A friend just e-mailed me the text of this article at www.livescience.com, headlined “Vampires a Mathematical Impossiblity, Scientist Says.”
A researcher has come up with some simple math that sucks the life out of the vampire myth, proving that these highly popular creatures can’t exist.
University of Central Florida physics professor Costas Efthimiou’s work debunks pseudoscientific ideas, such as vampires and zombies, in an attempt to enhance public literacy.
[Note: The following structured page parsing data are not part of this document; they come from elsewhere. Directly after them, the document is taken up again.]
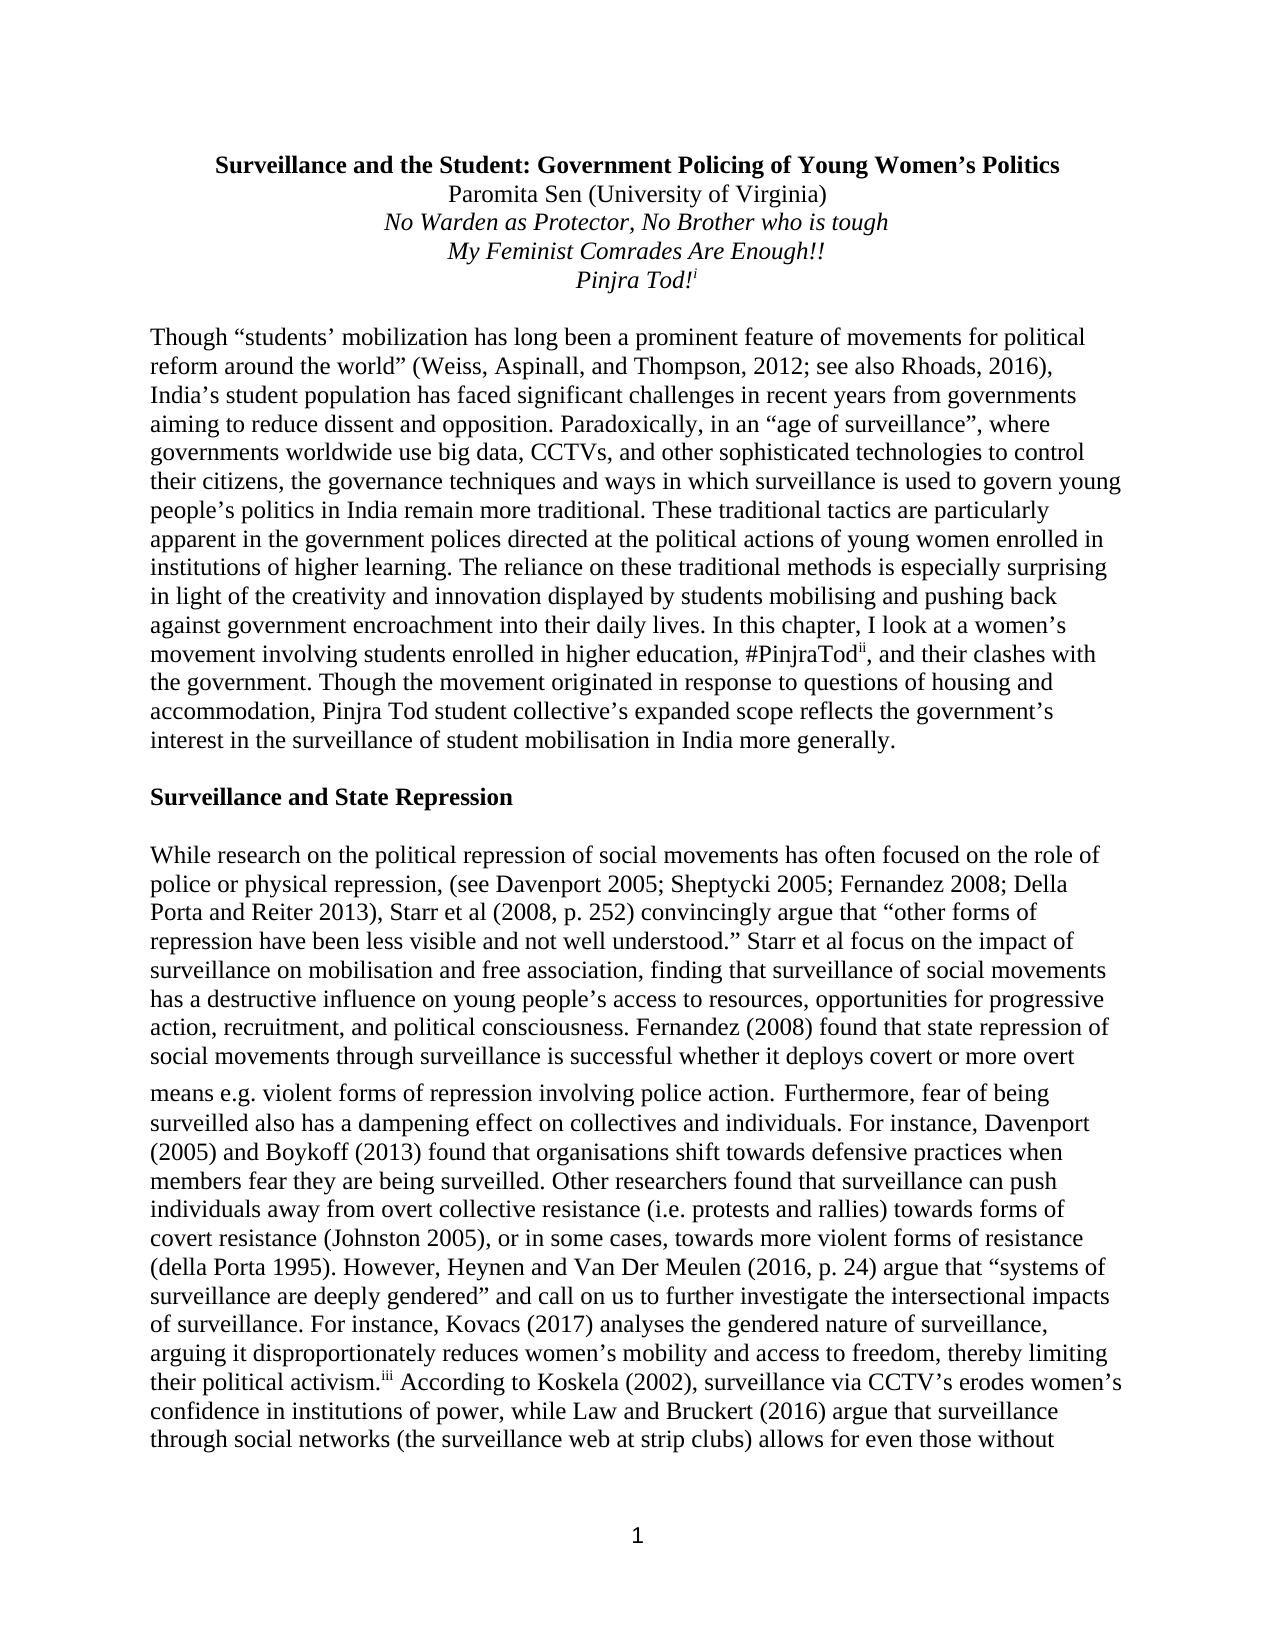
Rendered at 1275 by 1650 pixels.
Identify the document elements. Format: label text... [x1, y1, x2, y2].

text My Feminist Comrades Are Enough!! [150, 236, 1125, 265]
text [150, 840, 1125, 1453]
text Surveillance and the Student: Government Policing of Young Women’s Politics [150, 150, 1125, 179]
text No Warden as Protector, No Brother who is tough [150, 207, 1125, 236]
text Pinjra Tod! [150, 265, 1125, 294]
text Paromita Sen (University of Virginia) [150, 179, 1125, 207]
text Though “students’ mobilization has long been a prominent feature of movements for political reform around the world” (Weiss, Aspinall, and Thompson, 2012; see also Rhoads, 2016), India’s student population has faced significant challenges in recent years from governments aiming to reduce dissent and opposition. Paradoxically, in an “age of surveillance”, where governments worldwide use big data, CCTVs, and other sophisticated technologies to control their citizens, the governance techniques and ways in which surveillance is used to govern young people’s politics in India remain more traditional. These traditional tactics are particularly apparent in the government polices directed at the political actions of young women enrolled in institutions of higher learning. The reliance on these traditional methods is especially surprising in light of the creativity and innovation displayed by students mobilising and pushing back against government encroachment into their daily lives. In this chapter, I look at a women’s movement involving students enrolled in higher education, #PinjraTod, and their clashes with the government. Though the movement originated in response to questions of housing and accommodation, Pinjra Tod student collective’s expanded scope reflects the government’s interest in the surveillance of student mobilisation in India more generally. [150, 322, 1125, 754]
text Surveillance and State Repression [150, 782, 1125, 811]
Not only does the public believe in such topics, but the percentages are at dangerously high level, Efthimiou told LiveScience.
Legend has it that vampires feed on human blood and once bitten a person turns into a vampire and starts feasting on the blood of others.
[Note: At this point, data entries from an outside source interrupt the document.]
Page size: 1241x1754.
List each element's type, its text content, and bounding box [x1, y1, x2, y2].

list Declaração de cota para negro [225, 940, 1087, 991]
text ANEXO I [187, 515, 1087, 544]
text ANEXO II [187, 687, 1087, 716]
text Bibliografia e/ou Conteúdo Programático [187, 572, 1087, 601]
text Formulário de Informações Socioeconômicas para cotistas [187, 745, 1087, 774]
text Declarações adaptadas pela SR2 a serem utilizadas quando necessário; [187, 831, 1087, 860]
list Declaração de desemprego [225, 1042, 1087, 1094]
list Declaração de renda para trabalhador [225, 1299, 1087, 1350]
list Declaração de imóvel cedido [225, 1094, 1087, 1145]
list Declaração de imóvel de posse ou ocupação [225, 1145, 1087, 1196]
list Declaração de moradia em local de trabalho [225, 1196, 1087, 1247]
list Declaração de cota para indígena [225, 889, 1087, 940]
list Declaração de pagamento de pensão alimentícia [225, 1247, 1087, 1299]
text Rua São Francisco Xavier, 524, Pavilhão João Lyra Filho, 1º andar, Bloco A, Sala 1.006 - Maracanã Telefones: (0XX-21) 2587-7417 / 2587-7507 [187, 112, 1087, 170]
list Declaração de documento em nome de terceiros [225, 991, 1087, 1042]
Efthimiou’s debunking logic: On Jan 1, 1600, the human population was 536,870,911. If the first vampire came into existence that day and bit one person a month, there would have been two vampires by Feb. 1, 1600. A month later there would have been four, and so on. In just two-and-a-half years the original human population would all have become vampires with nobody left to feed on.
If mortality rates were taken into consideration, the population would disappear much faster. Even an unrealistically high reproduction rate couldn’t counteract this effect.
“In the long run, humans cannot survive under these conditions, even if our population were doubling each month,” Efthimiou said. “And doubling is clearly way beyond the human capacity of reproduction.”
Does this guy have bats in his belfry, or what? I mean, I like using simple math and logic to debunk popular superstitions. For example, Carl Sagan did a good job on the UFO myth with this approach. Basically, he took a look at the size of the universe, the distances between planets, the number of planets possibly inhabited by intelligent life, the time it would take them to develop interstellar travel, and the number of alien visitors it would take to account for the numerous recorded sightings here on Earth – and concluded very convincingly that the probabilities against such visits were so astronomically high that there was no point in taking the discussion any further (such as theorizing about what sort of propulsion devices might make the trip from Alpha Centauri to our own solar system).
But Efthimiou’s vampire analysis totally overlooks a point so obvious that it demands a response:
His mathemtical model does not hold up, because it does not take into account the elementary fact the people can – by a variety of methods – destroy vampires before they reproduce, thus preventing the worldwide population explosion of vampires that would drown humanity from the face of the Earth.
Any ten year old could have explained this one to him.